WRLE-LP
- Dunnellon, Florida; United States;
- Broadcast area: Dunnellon, Romeo, Morriston, Rainbow Lakes
- Frequency: 94.9 MHz
- Branding: Old School that Jams

Programming
- Format: Urban Old School

Ownership
- Owner: Power Ministries

History
- First air date: 2004
- Call sign meaning: Welcome Rainbow Lakes Estates

Technical information
- Licensing authority: FCC
- Facility ID: 133335
- Class: L1
- ERP: 72 watts
- HAAT: 35 meters (115 ft)
- Transmitter coordinates: 29°8′58.00″N 82°30′25.00″W﻿ / ﻿29.1494444°N 82.5069444°W

Links
- Public license information: LMS
- Webcast: https://wrle949.wixsite.com/website

= WRLE-LP =

WRLE-LP (94.9 FM, "Old School that Jams) is a radio station broadcasting an Old School music format. Licensed to Dunnellon, Florida, United States, the station is currently owned by Power Ministries.

==History==
The Federal Communications Commission issued a construction permit for the station on May 28, 2002. The station was issued the WRLE-LP call sign on June 5, 2002, and received its license to cover on February 3, 2004.

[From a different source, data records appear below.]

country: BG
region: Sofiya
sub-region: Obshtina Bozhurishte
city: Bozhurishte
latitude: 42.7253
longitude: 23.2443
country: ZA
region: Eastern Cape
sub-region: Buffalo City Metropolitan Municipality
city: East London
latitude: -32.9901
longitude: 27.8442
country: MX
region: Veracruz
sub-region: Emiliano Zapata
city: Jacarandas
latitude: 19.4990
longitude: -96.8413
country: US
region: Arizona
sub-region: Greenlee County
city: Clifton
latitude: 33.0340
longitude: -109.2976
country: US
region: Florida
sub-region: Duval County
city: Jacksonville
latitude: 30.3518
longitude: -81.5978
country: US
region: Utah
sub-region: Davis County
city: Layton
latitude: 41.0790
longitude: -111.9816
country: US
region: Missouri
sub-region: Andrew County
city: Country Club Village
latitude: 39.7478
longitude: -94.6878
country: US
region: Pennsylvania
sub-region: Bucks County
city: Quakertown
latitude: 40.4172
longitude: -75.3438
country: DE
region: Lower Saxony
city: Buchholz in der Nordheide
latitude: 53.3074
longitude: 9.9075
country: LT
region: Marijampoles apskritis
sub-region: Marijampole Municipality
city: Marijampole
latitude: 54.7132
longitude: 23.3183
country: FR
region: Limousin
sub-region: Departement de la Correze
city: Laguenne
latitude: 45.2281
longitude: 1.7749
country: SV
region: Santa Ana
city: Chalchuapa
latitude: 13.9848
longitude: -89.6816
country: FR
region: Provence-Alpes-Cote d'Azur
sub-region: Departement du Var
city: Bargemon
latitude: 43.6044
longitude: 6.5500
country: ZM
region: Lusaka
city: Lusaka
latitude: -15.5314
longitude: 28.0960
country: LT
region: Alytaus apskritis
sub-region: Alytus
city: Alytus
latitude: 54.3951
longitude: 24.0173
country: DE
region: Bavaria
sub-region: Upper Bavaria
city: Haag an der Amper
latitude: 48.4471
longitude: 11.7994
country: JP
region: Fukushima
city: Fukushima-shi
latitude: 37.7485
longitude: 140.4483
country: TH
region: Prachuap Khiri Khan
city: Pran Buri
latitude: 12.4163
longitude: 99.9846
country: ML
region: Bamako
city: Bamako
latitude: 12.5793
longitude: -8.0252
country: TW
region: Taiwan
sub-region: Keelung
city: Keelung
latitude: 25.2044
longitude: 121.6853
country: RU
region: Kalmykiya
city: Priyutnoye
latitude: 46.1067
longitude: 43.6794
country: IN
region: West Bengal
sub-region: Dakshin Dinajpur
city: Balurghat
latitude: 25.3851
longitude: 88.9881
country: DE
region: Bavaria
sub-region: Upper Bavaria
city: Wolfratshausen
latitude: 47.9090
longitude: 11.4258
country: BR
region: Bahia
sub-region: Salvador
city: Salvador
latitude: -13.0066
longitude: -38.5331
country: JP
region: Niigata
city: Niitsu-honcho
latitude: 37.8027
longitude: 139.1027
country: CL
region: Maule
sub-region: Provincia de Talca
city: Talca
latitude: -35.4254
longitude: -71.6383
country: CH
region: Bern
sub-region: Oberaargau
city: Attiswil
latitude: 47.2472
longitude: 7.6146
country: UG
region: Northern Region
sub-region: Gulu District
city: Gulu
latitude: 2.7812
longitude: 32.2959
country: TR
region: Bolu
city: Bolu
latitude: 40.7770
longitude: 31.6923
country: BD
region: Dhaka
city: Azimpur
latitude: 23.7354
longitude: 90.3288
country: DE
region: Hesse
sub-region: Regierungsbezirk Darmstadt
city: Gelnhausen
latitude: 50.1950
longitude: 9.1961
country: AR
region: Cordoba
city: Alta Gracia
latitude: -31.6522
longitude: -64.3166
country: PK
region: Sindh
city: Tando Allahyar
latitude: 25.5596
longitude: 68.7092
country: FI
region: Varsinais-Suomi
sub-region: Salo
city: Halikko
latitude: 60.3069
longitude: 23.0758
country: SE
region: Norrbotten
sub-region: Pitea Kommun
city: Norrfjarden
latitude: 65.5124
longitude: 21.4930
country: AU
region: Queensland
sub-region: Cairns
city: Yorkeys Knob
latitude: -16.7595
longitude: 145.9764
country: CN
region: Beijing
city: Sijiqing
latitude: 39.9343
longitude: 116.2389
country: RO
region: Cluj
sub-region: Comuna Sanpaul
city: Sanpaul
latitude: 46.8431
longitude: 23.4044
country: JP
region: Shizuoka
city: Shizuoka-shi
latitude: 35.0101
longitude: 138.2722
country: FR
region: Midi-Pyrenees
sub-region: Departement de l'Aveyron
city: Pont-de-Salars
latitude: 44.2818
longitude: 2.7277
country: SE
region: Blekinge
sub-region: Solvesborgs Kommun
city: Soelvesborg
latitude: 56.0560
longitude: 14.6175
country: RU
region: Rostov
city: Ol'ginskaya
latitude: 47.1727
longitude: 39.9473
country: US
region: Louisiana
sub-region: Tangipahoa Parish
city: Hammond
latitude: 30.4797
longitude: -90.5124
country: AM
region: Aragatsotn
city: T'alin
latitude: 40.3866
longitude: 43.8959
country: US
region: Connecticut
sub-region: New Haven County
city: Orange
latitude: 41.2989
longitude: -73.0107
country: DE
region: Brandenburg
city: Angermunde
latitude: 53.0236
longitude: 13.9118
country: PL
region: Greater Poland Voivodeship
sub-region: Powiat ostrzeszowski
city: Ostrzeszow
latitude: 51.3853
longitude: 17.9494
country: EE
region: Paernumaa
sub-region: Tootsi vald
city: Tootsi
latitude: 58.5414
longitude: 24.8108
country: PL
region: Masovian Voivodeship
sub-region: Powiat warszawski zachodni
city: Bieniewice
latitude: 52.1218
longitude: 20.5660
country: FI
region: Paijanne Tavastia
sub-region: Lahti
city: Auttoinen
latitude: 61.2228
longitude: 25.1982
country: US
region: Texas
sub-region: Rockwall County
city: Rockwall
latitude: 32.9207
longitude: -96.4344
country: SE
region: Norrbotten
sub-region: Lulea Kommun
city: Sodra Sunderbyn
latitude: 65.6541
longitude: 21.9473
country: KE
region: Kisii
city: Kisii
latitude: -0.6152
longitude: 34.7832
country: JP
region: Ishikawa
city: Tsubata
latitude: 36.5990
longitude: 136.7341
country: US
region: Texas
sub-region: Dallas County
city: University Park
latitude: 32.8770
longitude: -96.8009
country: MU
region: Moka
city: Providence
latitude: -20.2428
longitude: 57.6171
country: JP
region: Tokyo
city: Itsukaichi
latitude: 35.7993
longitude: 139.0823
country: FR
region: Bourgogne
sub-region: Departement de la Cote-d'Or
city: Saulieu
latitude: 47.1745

WRLE-LP began regular broadcasts in 2002 after longtime area broadcaster Tony Downes received a construction permit for the new low-power FM station. Downes wanted a community outreach radio station primarily to serve the residents of Rainbow Lakes Estate near Dunnellon in West Marion County. The call letters, WRLE, stand for Rainbow Lakes Estates. In 2002, WRLE went on the air. The original format was a CHR format, known as "The Heat". It formerly broadcasts Casey Kasem's American Top 40 on the weekends. However, since most of the residents living within the WRLE listening area are over 45, in 2019 WRLE switch to a format of Old School that Jams. According to Downes, this brought the station's programming more in tune with the station's desired target audience which has a median age of 45. The strategy has worked. WRLE is well received by the area residents and enjoyed by many.

High school sports is another big part of WRLE's success. Each Friday evening during the football season, Dunnellon's Tiger football can be heard live over WRLE with Downes calling the play-by-play action. No other radio station in the area carries any local sports.